Manufacturers can distribute masks, diagnostics and other equipment key to the fight against COVID-19 in Iran, Syria and Venezuela, thanks to the Biden administration’s decision to temporarily lift some sanctions against the countries.

The exemptions expand current humanitarian exceptions to the sanctions and will expire in June 2022. The US Treasury Department says the move was made in response to a national security memo from President Joe Biden that directed federal agencies to review whether existing US sanctions were harming international efforts against COVID-19.

Equipment specifically protected by the new exemptions include face masks, ventilators and oxygen tanks, vaccines and tools needed for the production of vaccines, COVID-19 tests, air filtration systems, and COVID-19-related field hospitals, Treasury said. The department also released some guidelines and FAQs more specifically explaining what is and isn’t allowed.

“These new authorizations will further support the critical work of governments, international organizations, non-governmental organizations and private sector actors in providing COVID-19-related assistance to the people in certain sanctioned jurisdictions.” – US Treasury

“These new authorizations will further support the critical work of governments, international organizations, non-governmental organizations and private sector actors in providing COVID-19-related assistance to the people in certain sanctioned jurisdictions,” Treasury said.

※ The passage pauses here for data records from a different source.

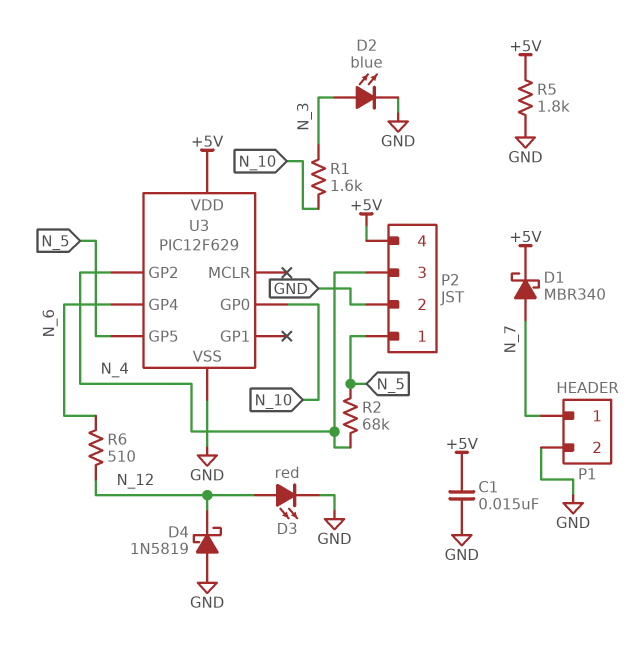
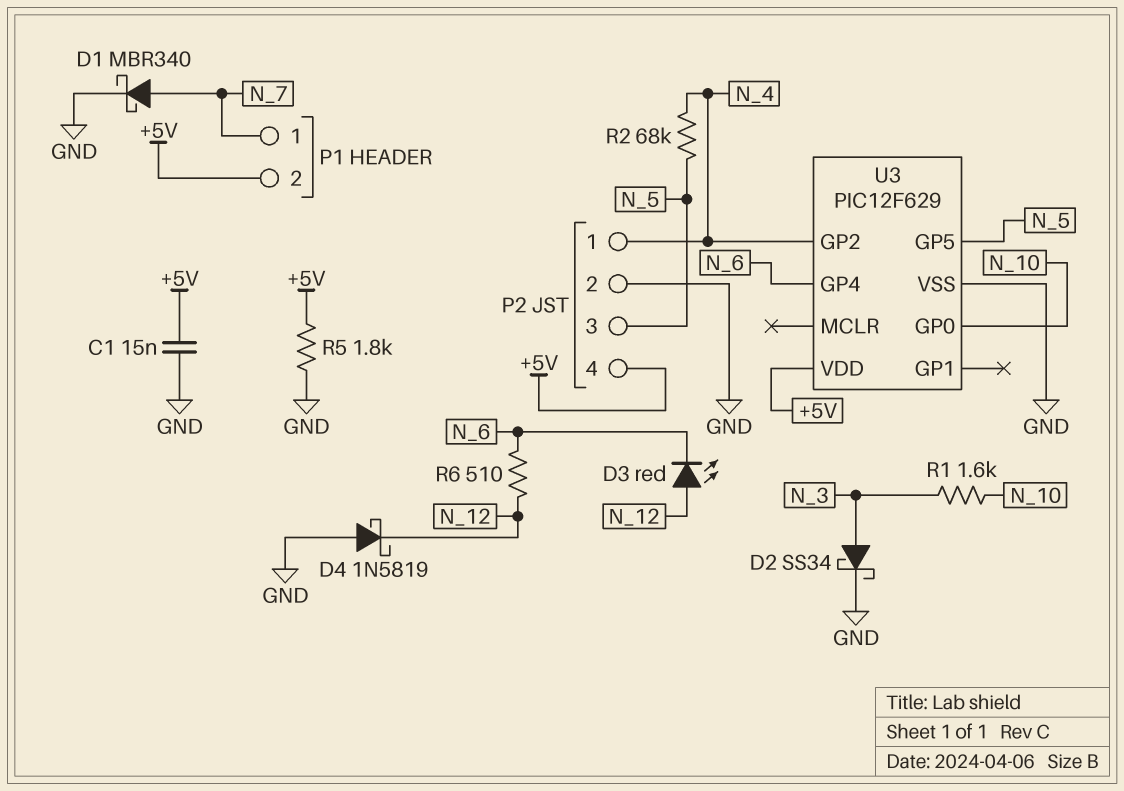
D1: schottky MBR340 (A N_7, K +5V) -> schottky MBR340 (A N_7, K GND)
D2: LED blue (A N_3, K GND) -> schottky SS34 (A N_3, K GND)
D3: LED red (A N_12, K GND) -> LED red (A N_12, K N_6)
P1 pin 2: GND -> +5V
P2 pin 1: N_5 -> N_4
P2 pin 3: N_4 -> N_5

Normally, organizations that want to export medical equipment to countries that are under sanction by the US need to apply to Treasury for a special exemption. When the national public health emergency began in March of last year, the department agreed to prioritize and expedite requests to send devices to Iran but kept the sanctions mostly in place. The new general licenses allow for a limited range of medical equipment to be shipped to the countries without specific permission.

Humanitarian and civil rights organizations had been asking for broader sanctions relief in light of COVID-19 for some time. On 26 March, 55 groups including Amnesty International, Veterans for Peace, CODEPINK and several religious denominations sent a letter to Biden asking for a global general license allowing export of all equipment needed to fight the pandemic.